The family of a murdered loyalist failed tonight in a High Court bid to block publication of findings from a police investigation into a notorious terrorist gang behind the Dublin and Monaghan bombings.
Emergency proceedings were issued amid claims William Marchant could be wrongly implicated in the atrocity through a summary set to be released on Tuesday as part of the final Operation Kenova report.
But a judge refused to grant an interim injunction following assurances from the PSNI that no-one will be named in findings released at this stage in the probe into the Glenanne Gang.
Mr Justice McLaughlin ruled: “The balance of convenience in this issue is very firmly against the applicant.”
Set up to examine the activities of the British spy inside the IRA codenamed Stakeknife, the Operation Kenova investigation team also carried out a separate review into the activities of the loyalist Glenanne Gang.
That subsidiary probe, known as Operation Denton, involved scrutinising nearly 130 murders linked to a terror unit said to have comprised members of the UVF along with some RUC officers and locally-recruited UDR soldiers.
Based in Mid Ulster, the Glenanne Gang is suspected to have been responsible for Dublin and Monaghan bombings. Thirty three people, including a pregnant woman were killed and almost 300 others injured in the coordinated explosions during evening rush hour in May 1974.
But amid a wider legal challenge, publication of the Operation Denton report is currently on hold. Instead, a summary of the findings will feature in the final Kenova report without naming any specific individuals.
Concerns were raised that Marchant could still be linked to the Dublin and Monaghan attacks through jigsaw identification. Widely reported to have been a leading loyalist figure, he was shot dead by the IRA on Belfast’s Shankill Road in April 1987.
Lawyers representing his family claim police do not have legal power to commission a non-criminal investigation through Operation Denton. They are seeking an order to quash any part of the Denton report naming their father or making adverse findings against him, based on alleged breaches of the Police (Northern Ireland) Act and Articles 2 and 8 of the European Convention on Human Rights.
Part of the case relates to an alleged briefing of campaign groups in Dublin back in October. The Marchant family also contend there was no statutory authority to permit the disclosure of intelligence material outside the jurisdiction.
In court today, they sought to restrain publication of the Operation Denton summary due to fears it could involve serious allegations of criminal culpability and cause irreparable reputational damage without any opportunity to respond.
Barrister Emma McIlveen argued that there had been no checks or balances on the interim findings.
“We are seeking a temporary delay to postpone publication until the legality of this process has been adjudicated on,” she said.

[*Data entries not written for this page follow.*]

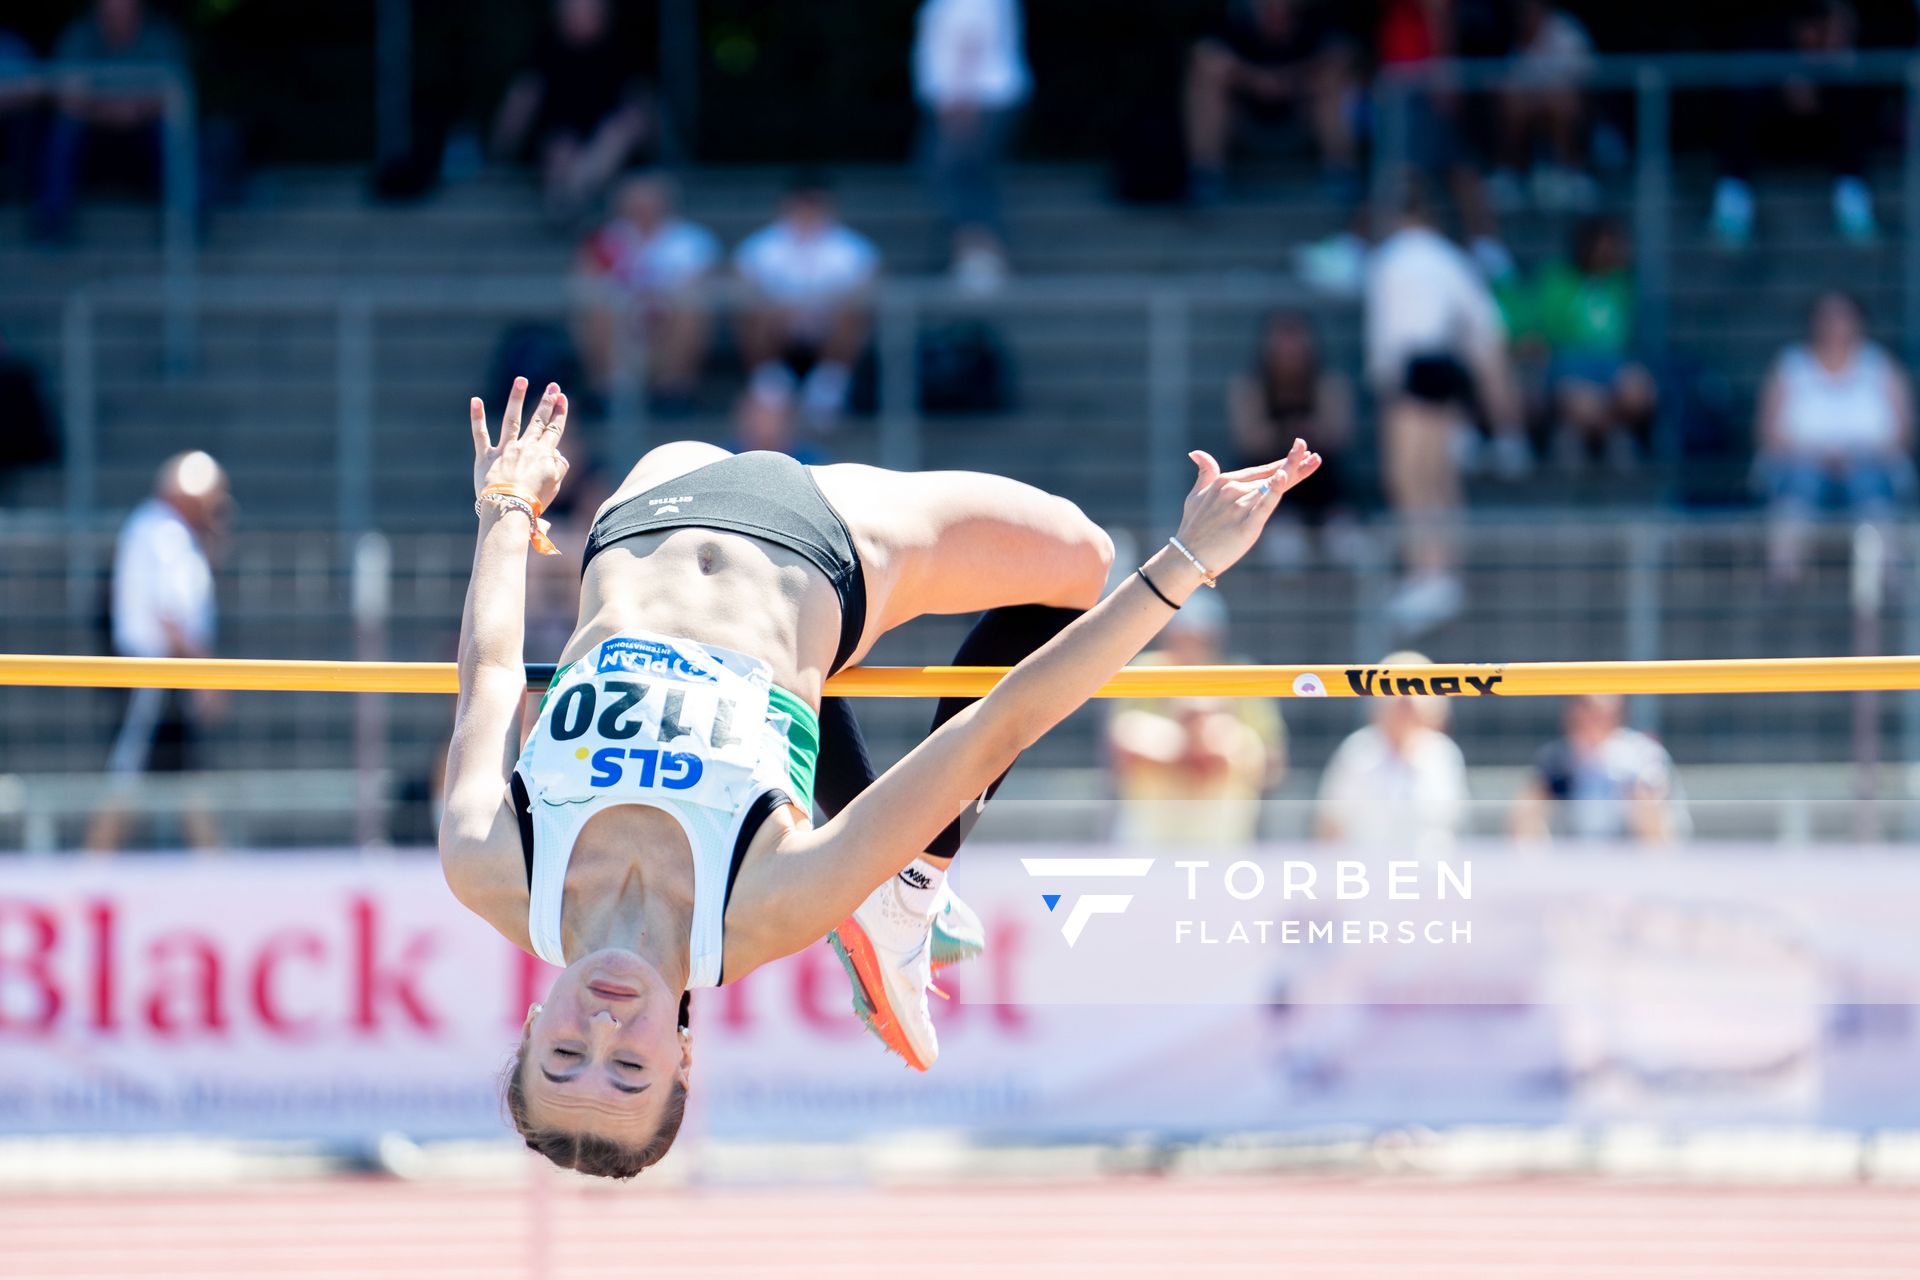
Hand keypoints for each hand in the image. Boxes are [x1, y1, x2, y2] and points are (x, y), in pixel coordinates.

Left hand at [471, 377, 569, 508]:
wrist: (509, 507)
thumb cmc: (534, 500)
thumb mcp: (555, 485)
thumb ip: (559, 466)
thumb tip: (557, 453)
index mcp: (543, 454)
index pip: (554, 429)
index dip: (559, 413)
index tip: (562, 398)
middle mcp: (525, 447)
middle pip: (537, 420)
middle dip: (546, 402)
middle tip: (552, 386)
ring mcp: (505, 449)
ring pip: (511, 419)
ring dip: (517, 398)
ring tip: (521, 380)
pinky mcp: (486, 456)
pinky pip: (480, 434)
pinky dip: (477, 417)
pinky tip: (475, 400)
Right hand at [1171, 439, 1319, 578]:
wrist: (1186, 557)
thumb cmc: (1193, 528)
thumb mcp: (1195, 495)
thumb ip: (1205, 473)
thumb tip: (1197, 453)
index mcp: (1225, 481)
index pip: (1261, 470)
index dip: (1283, 462)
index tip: (1302, 452)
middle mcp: (1233, 489)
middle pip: (1271, 475)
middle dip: (1296, 463)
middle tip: (1316, 455)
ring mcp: (1239, 506)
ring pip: (1273, 487)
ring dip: (1295, 473)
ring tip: (1314, 461)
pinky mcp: (1246, 525)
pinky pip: (1264, 505)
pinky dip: (1275, 491)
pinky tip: (1284, 477)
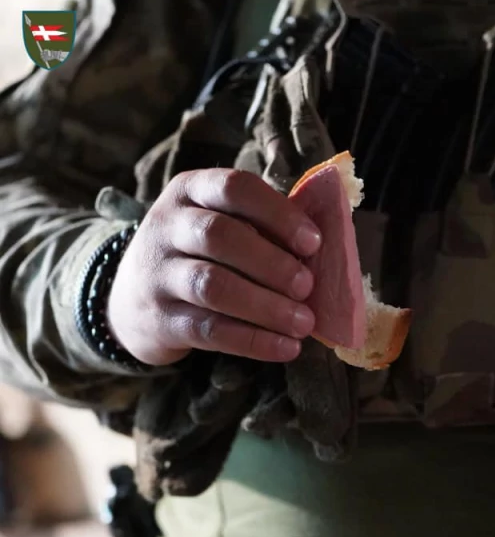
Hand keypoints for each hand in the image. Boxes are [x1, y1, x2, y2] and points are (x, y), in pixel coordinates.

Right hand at [107, 169, 322, 365]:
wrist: (129, 301)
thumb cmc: (199, 255)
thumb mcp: (220, 223)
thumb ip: (264, 227)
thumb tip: (322, 250)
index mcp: (191, 191)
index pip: (234, 188)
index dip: (279, 215)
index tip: (313, 243)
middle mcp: (167, 225)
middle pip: (221, 237)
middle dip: (272, 264)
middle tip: (308, 286)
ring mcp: (156, 273)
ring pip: (213, 286)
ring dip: (267, 307)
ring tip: (303, 323)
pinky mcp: (158, 319)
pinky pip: (209, 330)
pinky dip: (253, 341)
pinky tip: (286, 348)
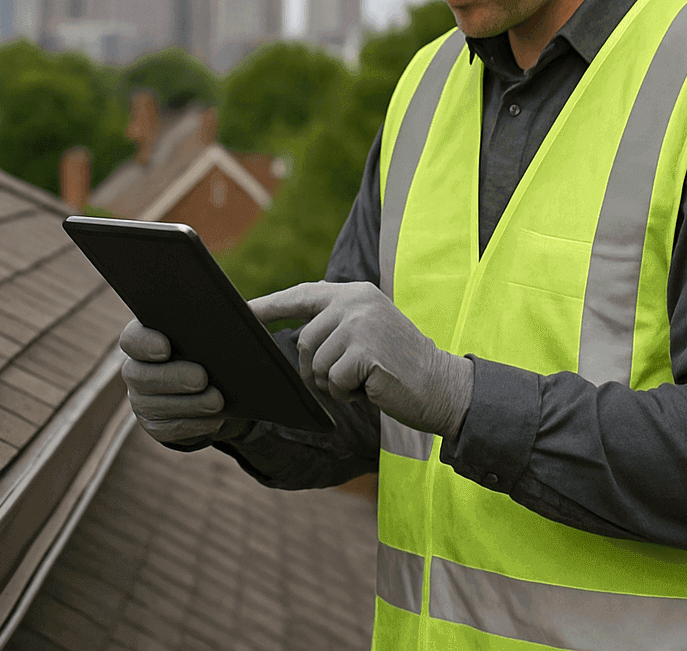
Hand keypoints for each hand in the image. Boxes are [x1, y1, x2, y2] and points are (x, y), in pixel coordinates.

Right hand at [119, 319, 248, 445]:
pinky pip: (169, 429)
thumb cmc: (215, 350)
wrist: (217, 387)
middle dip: (172, 377)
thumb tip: (239, 312)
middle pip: (140, 375)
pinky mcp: (157, 426)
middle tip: (202, 377)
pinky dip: (192, 425)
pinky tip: (213, 420)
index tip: (167, 346)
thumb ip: (215, 322)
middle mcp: (137, 370)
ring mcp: (143, 400)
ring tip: (216, 400)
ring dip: (187, 404)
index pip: (131, 338)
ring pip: (155, 405)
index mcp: (147, 339)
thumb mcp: (215, 333)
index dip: (144, 343)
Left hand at [250, 281, 472, 438]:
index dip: (270, 305)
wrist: (443, 386)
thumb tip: (294, 334)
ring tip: (366, 379)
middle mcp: (356, 302)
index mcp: (355, 293)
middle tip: (349, 377)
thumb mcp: (369, 331)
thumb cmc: (400, 366)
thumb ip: (336, 324)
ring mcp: (361, 325)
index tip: (243, 310)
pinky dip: (347, 394)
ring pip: (315, 364)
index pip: (302, 294)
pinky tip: (372, 388)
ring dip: (334, 383)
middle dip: (317, 369)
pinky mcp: (364, 352)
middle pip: (304, 341)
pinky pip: (332, 382)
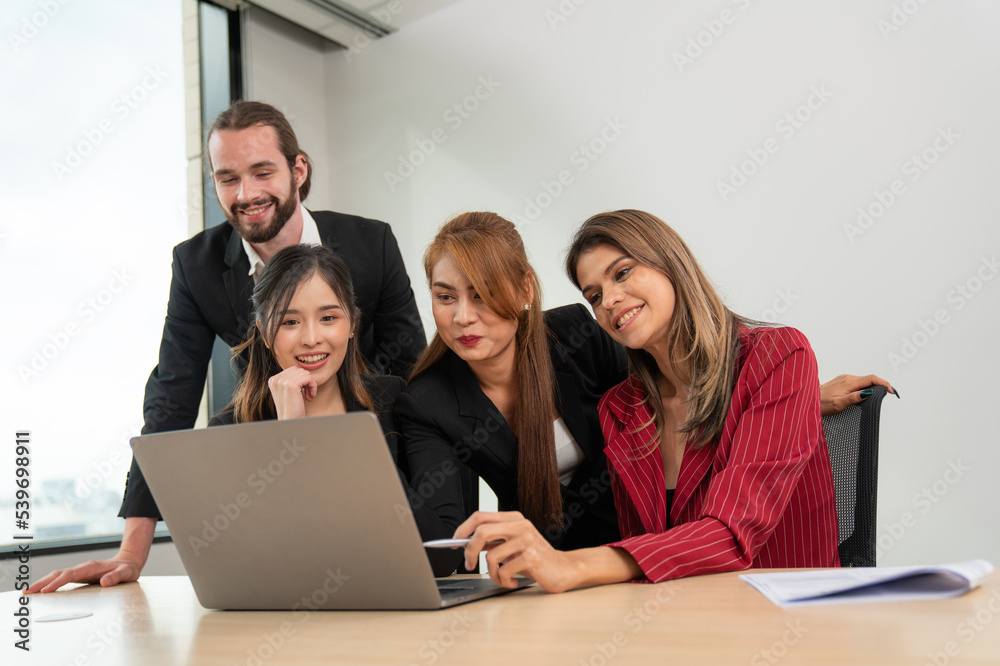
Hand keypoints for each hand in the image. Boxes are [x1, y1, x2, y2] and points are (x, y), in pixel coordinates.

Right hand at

But John Rafferty, responding for the PSNI as commissioners of the report, stressed that Marchant will not be named or identified in the summary. The court also heard it is already known through an official inquiry report that he was arrested and interned during the 1970s in connection with the investigation into the Dublin and Monaghan bombings.
Denying the application for an injunction, Mr Justice McLaughlin cited both the public interest and existing information in the public domain. He added: “I am being invited to treat solemn promises by the PSNI about the content of the report as unreliable, that is not something I am prepared to do.”